You don't want a wired AND. What you want is a tri-state bus with the SPI chip select controlling the tri-state enable. Ragardless of how the actual peripheral works this will enforce a controllable bus discipline.

I like the individual active low tri-state buffers like the following from On Semiconductor for this purpose.

http://www.onsemi.com/pub_link/Collateral/MC74VHC1GT125-D.PDF
 

Thread Starter

cb83

Joined Aug 9, 2007
24
I agree that I don't want one, but whoever wired this up said he used a wired-AND bus, which isn't working. And looking at how he connected it, it seems to me like he doesn't know how to implement a wired-AND bus. I'll probably just end up redoing the whole board anyway...like your quote says.
 

Papabravo

Joined Feb 24, 2006
21,226
I meant no offense with my comment. It could work but only if the individual peripherals implement it that way. Some SPI peripherals implement the MISO line as driving all the time, which clearly won't work in a wired AND environment. Some SPI peripherals have it go tri-state when SS*(Slave Select*) is inactive. If they did this then it might work if all three SPI peripherals did this.

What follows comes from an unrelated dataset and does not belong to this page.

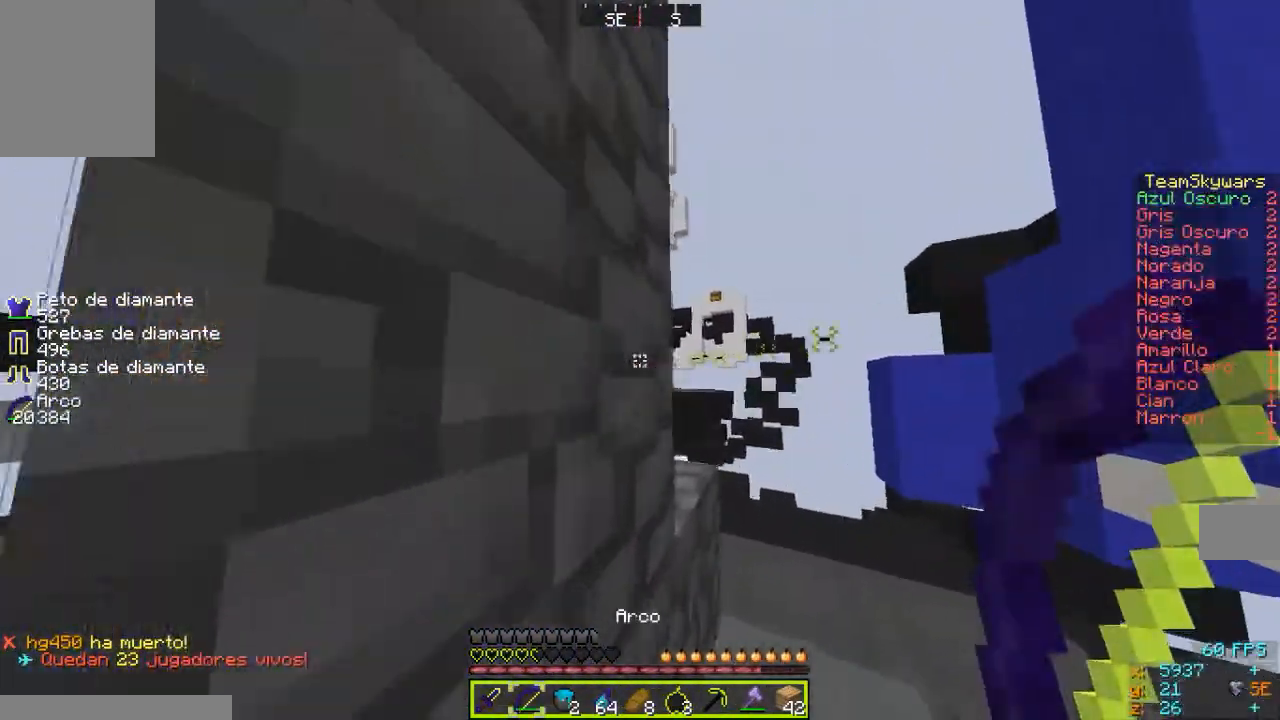
{"keys": ["a", "w"], "mouse": [], "events": [[33, "w", "up"], [400, "w", "down"]]}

The only way wired AND could work as intended is if there was a pullup resistor and the three SPI peripherals had open collector(drain) drivers on the MISO line. I personally rate this possibility as exceedingly unlikely since most folks abandoned open collector busses in the mid '70s.
 

Papabravo

Joined Feb 24, 2006
21,226
I was thinking of parallel busses when I made the comment. I yield on I2C being open collector, but its speed is limited because of that fact. On the other hand CAN has a number of configurations on controllers like the SJA1000 and its prececessor the 82C200, including push-pull, pulled up, and pulled down. Used with a transceiver, like the 82C251 it is more correct to call CAN quasi-differential with respect to a common ground.

I never was a big fan of using one active/one passive state on the CAN controller TX outputs. We always used transceivers because we had long cables.
 

Caveman

Joined Apr 15, 2008
471
I've never used CAN without the one active/one passive state setup. Don't you lose the auto prioritized arbitration feature of CAN when you do that?
 

Thread Starter

cb83

Joined Aug 9, 2007
24
No offense was taken, sorry if it came off that way.

I think that the slaves are constantly driving the MISO output high, like Papabravo said. I agree that it shouldn't work at all if that is the case. I looked at the VHDL of one of the slaves FPGAs and it doesn't look like it would, but I'm no VHDL expert. All I know is when I try to drive the MISO low I get a current jump that could damage the FPGAs.
 

Papabravo

Joined Feb 24, 2006
21,226
I've never used CAN without the one active/one passive state setup. Don't you lose the auto prioritized arbitration feature of CAN when you do that?
No you don't, but you probably only use the feature on a controller when it is connected to a transceiver. Dominant is still dominant and recessive is still recessive even with a transceiver. Bitwise arbitration still has to happen in the identifier field regardless of how the physical layer is implemented.